═════ Extracted entries

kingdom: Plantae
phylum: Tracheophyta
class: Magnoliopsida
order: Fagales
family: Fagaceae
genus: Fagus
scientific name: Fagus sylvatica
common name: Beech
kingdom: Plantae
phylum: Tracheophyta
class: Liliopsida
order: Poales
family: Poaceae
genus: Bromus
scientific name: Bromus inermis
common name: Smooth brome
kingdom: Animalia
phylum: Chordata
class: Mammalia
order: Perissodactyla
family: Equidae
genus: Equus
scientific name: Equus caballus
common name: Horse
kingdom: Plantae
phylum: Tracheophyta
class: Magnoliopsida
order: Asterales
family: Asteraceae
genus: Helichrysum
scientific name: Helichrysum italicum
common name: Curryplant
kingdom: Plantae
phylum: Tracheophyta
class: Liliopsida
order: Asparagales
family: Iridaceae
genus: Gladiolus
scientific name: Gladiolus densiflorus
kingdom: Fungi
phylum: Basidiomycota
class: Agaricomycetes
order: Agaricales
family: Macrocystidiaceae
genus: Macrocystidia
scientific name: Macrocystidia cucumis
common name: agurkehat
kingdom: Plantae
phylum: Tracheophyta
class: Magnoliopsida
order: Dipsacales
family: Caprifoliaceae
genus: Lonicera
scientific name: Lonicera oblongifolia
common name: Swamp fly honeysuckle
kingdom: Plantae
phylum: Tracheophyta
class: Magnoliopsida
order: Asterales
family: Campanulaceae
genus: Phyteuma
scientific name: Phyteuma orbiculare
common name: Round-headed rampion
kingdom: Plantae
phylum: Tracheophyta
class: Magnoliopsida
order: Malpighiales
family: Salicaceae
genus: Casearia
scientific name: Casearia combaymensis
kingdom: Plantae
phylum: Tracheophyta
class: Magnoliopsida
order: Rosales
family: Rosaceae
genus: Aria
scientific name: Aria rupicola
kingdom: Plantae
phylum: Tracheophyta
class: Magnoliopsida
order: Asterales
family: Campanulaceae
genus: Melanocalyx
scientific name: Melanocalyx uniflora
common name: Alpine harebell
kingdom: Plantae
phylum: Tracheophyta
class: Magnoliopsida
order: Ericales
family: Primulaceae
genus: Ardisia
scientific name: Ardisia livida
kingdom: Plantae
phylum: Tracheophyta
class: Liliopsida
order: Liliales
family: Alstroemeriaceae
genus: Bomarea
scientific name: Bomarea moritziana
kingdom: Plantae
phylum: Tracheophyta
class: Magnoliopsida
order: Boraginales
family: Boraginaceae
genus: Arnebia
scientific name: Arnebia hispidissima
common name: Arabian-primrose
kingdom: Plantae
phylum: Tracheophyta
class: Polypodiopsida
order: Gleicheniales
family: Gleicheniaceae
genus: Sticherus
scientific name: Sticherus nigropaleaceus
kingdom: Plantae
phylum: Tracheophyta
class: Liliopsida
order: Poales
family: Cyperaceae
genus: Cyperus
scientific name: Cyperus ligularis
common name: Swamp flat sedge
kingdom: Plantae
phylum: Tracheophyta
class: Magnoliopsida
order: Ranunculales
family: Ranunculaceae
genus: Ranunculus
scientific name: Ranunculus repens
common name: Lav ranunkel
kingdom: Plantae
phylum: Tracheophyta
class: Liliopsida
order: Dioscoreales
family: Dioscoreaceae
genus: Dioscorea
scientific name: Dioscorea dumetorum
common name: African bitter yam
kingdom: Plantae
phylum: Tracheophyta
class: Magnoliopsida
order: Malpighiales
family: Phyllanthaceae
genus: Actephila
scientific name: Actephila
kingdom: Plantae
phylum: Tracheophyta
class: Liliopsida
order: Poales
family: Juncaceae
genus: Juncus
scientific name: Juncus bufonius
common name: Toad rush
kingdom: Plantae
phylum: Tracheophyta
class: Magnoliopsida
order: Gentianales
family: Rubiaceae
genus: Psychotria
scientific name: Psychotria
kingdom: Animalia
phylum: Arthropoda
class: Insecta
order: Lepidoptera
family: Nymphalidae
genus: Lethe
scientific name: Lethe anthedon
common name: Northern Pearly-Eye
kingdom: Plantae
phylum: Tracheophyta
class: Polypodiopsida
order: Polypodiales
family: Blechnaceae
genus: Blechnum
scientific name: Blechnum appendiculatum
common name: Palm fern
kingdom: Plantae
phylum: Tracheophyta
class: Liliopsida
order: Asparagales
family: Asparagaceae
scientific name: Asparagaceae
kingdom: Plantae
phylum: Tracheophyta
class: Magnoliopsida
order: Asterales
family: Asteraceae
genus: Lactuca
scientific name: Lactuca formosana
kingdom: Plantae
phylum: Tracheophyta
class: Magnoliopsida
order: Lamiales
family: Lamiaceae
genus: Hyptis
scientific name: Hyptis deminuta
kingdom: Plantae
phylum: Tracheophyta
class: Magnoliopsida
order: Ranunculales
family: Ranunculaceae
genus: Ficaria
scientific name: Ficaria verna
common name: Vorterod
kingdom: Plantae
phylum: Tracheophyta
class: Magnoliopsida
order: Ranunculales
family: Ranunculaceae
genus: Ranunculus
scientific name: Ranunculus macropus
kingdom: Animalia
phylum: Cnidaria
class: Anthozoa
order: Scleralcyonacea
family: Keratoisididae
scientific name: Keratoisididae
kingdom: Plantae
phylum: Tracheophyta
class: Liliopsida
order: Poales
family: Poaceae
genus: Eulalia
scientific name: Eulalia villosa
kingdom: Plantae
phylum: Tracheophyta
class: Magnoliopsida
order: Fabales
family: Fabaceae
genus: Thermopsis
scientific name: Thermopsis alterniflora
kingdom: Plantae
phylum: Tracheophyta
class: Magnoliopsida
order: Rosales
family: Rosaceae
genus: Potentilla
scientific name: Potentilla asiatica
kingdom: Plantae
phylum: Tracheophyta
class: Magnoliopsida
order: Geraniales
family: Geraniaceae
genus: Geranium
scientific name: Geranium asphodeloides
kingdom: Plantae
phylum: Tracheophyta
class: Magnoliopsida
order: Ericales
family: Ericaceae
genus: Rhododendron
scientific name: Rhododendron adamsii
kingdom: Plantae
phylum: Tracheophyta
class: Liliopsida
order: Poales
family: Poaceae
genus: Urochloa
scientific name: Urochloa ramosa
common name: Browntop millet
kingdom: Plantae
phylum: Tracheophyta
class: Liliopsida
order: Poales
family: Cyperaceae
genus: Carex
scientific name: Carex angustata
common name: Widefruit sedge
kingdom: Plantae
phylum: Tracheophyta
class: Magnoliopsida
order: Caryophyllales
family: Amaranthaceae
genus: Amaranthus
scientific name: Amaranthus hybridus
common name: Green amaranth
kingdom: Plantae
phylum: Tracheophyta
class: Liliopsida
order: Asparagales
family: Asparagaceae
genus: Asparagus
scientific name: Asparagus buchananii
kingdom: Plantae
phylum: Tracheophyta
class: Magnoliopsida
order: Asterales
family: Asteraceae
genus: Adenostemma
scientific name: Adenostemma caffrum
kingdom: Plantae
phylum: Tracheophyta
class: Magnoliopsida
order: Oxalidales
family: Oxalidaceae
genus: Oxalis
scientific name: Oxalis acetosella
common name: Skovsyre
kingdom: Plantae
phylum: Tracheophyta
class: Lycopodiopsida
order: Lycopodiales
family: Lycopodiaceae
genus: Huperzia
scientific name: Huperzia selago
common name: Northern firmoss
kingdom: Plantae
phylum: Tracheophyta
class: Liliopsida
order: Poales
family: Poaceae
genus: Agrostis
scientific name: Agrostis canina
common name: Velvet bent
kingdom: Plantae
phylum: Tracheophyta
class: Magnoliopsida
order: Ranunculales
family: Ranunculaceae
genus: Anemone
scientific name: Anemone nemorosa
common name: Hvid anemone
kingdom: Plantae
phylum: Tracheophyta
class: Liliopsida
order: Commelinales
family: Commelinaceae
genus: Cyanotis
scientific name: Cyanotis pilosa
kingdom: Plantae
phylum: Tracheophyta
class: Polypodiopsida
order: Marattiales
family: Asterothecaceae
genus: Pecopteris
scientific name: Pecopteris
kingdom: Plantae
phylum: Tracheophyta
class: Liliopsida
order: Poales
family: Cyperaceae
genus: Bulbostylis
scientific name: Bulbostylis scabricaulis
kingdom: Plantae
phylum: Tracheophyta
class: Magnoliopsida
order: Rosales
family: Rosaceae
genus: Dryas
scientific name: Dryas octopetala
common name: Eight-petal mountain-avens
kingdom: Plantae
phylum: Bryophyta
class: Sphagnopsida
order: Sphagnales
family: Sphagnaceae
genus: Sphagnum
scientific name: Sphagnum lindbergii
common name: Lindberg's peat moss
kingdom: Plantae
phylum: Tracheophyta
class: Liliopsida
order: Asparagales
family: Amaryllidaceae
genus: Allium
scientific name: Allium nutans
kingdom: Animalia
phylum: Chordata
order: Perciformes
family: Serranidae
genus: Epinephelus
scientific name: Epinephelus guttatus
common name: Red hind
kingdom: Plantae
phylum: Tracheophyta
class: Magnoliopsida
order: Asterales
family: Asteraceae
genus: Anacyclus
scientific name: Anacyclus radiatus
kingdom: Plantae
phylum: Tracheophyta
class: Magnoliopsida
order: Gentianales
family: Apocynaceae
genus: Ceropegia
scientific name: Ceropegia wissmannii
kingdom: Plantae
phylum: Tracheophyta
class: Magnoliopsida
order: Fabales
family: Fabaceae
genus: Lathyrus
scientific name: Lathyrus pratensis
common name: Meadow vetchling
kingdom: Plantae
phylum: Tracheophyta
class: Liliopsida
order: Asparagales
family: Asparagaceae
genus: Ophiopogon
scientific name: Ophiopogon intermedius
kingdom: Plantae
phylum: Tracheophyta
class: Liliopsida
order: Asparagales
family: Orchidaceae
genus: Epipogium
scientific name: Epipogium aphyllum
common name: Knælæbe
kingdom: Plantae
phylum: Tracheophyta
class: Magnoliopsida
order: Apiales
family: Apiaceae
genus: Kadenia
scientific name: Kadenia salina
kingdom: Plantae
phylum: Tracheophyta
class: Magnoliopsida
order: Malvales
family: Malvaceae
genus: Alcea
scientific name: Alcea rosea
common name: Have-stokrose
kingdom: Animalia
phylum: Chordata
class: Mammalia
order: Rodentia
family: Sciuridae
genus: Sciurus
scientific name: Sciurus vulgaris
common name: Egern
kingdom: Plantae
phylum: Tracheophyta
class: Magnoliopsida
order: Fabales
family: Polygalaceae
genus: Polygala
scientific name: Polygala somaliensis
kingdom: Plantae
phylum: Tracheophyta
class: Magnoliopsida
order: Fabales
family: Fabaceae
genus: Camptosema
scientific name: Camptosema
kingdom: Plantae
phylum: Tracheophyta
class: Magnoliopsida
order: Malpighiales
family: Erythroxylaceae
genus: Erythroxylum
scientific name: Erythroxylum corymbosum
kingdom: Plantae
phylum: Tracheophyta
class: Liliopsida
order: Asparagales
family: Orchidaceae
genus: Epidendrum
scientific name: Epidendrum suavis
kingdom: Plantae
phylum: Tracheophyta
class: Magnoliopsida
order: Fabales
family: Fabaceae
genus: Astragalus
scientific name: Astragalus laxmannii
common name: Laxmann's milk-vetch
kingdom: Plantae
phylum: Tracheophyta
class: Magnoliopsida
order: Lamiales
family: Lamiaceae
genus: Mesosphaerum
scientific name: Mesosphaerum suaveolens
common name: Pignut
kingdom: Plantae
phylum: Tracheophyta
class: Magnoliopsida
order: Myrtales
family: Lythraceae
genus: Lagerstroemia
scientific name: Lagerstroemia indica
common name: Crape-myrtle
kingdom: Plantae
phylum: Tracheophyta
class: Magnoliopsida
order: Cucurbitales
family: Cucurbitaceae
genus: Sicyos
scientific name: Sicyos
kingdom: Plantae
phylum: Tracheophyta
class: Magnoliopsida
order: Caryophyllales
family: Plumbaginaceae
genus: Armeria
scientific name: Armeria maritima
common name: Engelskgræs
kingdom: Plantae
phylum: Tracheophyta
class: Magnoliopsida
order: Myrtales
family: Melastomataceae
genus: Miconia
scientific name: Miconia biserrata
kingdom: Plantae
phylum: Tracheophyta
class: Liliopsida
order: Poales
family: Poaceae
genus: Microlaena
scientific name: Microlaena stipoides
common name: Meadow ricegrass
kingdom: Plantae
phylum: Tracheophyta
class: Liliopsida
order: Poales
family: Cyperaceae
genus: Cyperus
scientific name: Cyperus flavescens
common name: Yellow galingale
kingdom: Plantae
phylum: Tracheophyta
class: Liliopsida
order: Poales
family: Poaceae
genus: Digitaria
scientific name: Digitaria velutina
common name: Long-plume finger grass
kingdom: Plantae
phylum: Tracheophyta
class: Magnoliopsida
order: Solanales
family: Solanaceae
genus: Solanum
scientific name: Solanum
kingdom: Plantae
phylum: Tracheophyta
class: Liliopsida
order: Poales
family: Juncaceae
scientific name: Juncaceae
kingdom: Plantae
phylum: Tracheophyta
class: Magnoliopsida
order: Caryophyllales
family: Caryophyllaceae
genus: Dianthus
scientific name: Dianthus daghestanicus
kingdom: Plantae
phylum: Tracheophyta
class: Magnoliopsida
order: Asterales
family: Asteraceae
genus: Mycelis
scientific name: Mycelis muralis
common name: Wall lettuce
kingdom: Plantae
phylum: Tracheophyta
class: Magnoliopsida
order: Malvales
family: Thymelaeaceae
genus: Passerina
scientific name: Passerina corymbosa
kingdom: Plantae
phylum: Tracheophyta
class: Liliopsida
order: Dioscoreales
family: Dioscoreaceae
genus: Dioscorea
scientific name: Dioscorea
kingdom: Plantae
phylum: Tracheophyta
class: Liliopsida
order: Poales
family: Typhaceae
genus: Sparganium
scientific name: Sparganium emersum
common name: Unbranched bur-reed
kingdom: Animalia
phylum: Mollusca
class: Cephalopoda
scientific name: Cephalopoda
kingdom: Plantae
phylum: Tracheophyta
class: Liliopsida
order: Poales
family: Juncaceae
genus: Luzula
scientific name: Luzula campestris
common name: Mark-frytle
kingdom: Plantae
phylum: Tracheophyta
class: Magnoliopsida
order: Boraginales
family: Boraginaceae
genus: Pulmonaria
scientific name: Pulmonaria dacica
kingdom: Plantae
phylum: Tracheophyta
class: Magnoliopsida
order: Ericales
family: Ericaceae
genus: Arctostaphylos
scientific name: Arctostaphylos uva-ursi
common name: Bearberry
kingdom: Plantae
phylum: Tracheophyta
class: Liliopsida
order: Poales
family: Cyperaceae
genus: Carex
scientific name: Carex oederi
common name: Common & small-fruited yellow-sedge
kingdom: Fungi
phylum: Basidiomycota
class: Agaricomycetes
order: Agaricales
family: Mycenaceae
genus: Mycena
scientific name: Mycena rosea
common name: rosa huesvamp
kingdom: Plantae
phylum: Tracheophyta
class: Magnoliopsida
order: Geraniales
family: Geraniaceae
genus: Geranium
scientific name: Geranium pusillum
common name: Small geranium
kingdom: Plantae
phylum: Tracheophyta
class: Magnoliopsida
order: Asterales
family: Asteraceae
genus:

══════════

* What to do: Copy everything in the entries from the line containing "common name: Lav ranunkel" down to the line containing "scientific name: Psychotria", both lines included, without changing a character.

* Solution to the problem:
common name: Lav ranunkel
kingdom: Plantae
phylum: Tracheophyta
class: Liliopsida
order: Dioscoreales
family: Dioscoreaceae
genus: Dioscorea
scientific name: Dioscorea dumetorum
common name: African bitter yam
kingdom: Plantae
phylum: Tracheophyta
class: Magnoliopsida
order: Malpighiales
family: Phyllanthaceae
genus: Actephila
scientific name: Actephila
kingdom: Plantae
phylum: Tracheophyta
class: Liliopsida
order: Poales
family: Juncaceae
genus: Juncus
scientific name: Juncus bufonius
common name: Toad rush
kingdom: Plantae
phylum: Tracheophyta
class: Magnoliopsida
order: Gentianales
family: Rubiaceae
genus: Psychotria
scientific name: Psychotria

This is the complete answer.